Dagger.jl
Dagger.jl copied to clipboard
Add DaggerMPI subpackage for MPI integrations
Building on Dagger's unified hashing framework, DaggerMPI.jl allows DAGs to execute efficiently under an MPI cluster. Per-task hashes are used to "color" the DAG, disabling execution of each task on all but one MPI worker. Data movement is typically peer-to-peer using MPI Send and Recv, and is coordinated by using tags computed from the same coloring scheme. This scheme allows Dagger's scheduler to remain unmodified and unaware of the existence of an MPI cluster, while still providing "exactly once" execution semantics for each task in the DAG.

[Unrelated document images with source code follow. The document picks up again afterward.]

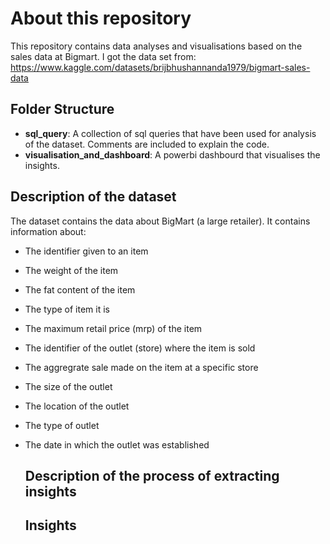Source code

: # About this repository
 This repository contains data analyses and visualisations based on the sales data at Bigmart. I got the data set from: https://www.kaggle.com/datasets/brijbhushannanda1979/bigmart-sales-data 

## Folder Structure
- **sql_query**: A collection of sql queries that have been used for analysis of the dataset. Comments are included to explain the code.
- **visualisation_and_dashboard**: A powerbi dashbourd that visualises the insights.

## Description of the dataset 
The dataset contains the data about BigMart (a large retailer). It contains information about:
* The identifier given to an item
* The weight of the item
* The fat content of the item
* The type of item it is
* The maximum retail price (mrp) of the item
* The identifier of the outlet (store) where the item is sold
* The aggregrate sale made on the item at a specific store
* The size of the outlet
* The location of the outlet
* The type of outlet
* The date in which the outlet was established

  ## Description of the process of extracting insights
  ## Insights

This PR is mostly good-to-go, however there is one aspect I'm not happy about: all nodes must spawn all the same tasks in the same order, or else we get a hang. This is currently necessary because we do one-sided "blind" sends and receives, assuming that the counterpart will be posted.
A partial fix for this problem might involve asynchronously exchanging task hashes between nodes, and when we find a task hash that hasn't been registered on a given node, we "vote" to assign it to a node which does have it (and ensure all nodes are aware of that decision for downstream tasks which depend on that task's result). We can initiate this vote from any node which has tasks that are stalled waiting on data (send or receive); it's basically a more active way to ensure that the data becomes available, by ensuring that some node will eventually post/consume the result.
That fix is really only a workaround; a more complete solution might involve providing a way to inform the cluster that there is conditional logic around a task spawn point, and using that as a cue to initiate an early vote, or let the user explicitly select which node(s) to consider.